### RECORDS FOR THE TASK ###
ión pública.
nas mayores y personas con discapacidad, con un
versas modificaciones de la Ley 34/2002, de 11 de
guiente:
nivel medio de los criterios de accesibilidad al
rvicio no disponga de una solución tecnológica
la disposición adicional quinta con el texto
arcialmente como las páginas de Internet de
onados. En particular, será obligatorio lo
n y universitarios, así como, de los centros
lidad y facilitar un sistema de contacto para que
###
AIM OF THE EXERCISE: The number of lines in the data that hold "como" is all that should be given.

FINISHED EXERCISE: 2